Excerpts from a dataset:
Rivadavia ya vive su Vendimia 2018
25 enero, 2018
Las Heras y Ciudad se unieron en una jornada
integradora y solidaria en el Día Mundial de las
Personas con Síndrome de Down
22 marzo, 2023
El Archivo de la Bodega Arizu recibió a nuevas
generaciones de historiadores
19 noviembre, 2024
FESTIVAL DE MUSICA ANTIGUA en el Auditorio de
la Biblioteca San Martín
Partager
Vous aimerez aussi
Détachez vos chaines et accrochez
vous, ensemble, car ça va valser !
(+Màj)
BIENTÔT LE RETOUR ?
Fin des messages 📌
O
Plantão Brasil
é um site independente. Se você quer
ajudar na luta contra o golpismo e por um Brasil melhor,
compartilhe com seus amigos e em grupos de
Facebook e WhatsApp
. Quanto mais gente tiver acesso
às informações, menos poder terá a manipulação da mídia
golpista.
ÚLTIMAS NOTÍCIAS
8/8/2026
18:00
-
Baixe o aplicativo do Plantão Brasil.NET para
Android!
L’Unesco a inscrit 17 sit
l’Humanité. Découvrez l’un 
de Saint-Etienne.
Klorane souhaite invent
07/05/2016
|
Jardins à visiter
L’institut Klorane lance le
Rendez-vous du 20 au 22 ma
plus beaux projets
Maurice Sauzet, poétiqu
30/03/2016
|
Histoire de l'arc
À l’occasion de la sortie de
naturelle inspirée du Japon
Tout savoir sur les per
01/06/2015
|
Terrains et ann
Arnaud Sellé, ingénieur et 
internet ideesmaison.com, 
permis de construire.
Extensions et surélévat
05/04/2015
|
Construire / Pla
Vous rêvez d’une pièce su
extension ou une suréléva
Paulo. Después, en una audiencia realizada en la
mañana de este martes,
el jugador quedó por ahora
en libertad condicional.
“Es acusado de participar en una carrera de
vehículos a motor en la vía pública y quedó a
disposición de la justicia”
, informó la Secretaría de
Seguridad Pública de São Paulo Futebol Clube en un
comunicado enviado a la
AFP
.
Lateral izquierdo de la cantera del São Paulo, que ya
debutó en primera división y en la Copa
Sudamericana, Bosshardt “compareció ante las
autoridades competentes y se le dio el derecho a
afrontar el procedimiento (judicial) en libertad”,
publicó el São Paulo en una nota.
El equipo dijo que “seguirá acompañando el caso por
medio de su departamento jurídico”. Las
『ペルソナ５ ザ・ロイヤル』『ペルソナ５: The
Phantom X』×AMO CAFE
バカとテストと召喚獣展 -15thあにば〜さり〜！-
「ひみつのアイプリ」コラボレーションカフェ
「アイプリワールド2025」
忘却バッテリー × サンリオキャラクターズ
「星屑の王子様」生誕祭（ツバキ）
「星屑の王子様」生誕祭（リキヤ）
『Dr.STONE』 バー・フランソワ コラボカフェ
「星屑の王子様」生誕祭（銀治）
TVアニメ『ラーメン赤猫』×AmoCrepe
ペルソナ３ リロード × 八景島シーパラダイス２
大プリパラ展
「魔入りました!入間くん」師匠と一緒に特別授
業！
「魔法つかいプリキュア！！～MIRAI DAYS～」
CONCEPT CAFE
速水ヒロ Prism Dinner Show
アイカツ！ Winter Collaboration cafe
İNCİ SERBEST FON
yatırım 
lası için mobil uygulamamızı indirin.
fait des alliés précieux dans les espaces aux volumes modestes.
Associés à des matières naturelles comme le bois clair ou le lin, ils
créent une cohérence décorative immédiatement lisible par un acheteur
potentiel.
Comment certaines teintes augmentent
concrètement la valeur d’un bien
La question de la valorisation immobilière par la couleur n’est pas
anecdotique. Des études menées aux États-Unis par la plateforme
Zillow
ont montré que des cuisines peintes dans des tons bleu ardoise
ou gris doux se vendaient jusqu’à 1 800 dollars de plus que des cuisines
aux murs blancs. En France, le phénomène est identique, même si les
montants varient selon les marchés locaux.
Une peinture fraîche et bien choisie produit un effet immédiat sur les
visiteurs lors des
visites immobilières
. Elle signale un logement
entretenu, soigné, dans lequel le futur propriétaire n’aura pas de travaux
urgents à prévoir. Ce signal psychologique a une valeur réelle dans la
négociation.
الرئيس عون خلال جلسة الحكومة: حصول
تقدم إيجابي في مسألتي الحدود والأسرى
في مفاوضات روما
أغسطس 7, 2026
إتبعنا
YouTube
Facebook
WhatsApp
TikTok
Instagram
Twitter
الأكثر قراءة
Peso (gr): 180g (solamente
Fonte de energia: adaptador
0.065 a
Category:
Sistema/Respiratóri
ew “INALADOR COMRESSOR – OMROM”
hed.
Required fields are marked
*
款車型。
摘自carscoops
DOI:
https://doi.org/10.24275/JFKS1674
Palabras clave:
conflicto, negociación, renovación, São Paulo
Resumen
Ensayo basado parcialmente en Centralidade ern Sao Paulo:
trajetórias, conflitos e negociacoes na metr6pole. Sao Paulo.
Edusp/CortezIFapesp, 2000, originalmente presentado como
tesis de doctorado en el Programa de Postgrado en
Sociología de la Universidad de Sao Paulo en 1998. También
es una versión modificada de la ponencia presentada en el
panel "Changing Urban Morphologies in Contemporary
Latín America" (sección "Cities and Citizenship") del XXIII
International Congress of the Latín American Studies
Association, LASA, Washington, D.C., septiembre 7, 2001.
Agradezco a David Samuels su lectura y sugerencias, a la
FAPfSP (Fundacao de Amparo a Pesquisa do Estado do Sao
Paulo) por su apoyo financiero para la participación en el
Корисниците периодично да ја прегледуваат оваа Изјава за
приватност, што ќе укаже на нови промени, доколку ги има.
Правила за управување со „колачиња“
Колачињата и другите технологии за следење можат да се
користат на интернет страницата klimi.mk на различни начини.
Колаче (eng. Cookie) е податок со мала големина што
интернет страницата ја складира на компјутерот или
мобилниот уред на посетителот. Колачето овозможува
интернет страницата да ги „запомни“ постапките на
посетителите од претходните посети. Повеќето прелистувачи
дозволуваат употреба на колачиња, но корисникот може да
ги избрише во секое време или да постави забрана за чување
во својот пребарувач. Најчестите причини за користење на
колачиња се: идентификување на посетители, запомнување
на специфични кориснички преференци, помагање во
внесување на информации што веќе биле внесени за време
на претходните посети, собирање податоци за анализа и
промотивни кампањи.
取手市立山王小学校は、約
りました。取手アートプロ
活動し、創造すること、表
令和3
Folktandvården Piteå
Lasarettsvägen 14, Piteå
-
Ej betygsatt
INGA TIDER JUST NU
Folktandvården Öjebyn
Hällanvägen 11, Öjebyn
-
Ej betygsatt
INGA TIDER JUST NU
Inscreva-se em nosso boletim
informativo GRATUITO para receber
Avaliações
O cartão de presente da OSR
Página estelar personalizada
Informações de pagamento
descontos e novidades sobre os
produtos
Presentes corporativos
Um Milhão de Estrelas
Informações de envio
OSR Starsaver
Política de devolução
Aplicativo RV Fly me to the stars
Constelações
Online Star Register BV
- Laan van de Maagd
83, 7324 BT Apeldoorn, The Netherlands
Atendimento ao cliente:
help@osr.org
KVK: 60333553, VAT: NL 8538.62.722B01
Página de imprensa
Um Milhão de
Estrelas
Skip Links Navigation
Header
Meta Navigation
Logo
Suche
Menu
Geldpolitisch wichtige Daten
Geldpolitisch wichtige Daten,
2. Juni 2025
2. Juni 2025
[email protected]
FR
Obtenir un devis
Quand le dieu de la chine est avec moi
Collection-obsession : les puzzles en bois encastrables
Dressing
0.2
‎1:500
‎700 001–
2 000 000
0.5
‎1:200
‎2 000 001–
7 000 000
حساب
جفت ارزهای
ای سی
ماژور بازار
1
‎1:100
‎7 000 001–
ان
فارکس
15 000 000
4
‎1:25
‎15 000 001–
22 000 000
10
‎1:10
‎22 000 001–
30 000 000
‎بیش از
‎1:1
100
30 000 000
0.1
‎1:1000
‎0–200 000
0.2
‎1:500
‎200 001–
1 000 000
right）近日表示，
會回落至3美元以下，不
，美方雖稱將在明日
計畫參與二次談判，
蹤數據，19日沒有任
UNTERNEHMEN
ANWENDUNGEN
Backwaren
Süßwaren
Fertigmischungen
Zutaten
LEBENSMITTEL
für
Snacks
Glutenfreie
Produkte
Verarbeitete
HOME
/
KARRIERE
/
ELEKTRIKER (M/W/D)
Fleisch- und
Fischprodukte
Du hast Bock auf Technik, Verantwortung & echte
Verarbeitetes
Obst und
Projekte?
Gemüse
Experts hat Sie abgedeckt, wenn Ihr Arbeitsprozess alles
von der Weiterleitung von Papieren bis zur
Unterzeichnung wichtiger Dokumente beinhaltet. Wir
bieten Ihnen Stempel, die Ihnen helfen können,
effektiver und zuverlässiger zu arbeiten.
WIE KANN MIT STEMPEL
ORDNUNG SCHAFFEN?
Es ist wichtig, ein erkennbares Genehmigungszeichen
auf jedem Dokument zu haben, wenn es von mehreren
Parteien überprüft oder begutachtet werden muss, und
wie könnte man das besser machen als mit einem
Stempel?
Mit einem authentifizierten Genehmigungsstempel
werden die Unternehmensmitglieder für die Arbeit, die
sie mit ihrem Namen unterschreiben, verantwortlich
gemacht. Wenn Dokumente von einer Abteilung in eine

◆ **Problem to work on**
Report every line in the data above in which the word "quedó" appears.

◆ **The answer**
el jugador quedó por ahora
vehículos a motor en la vía pública y quedó a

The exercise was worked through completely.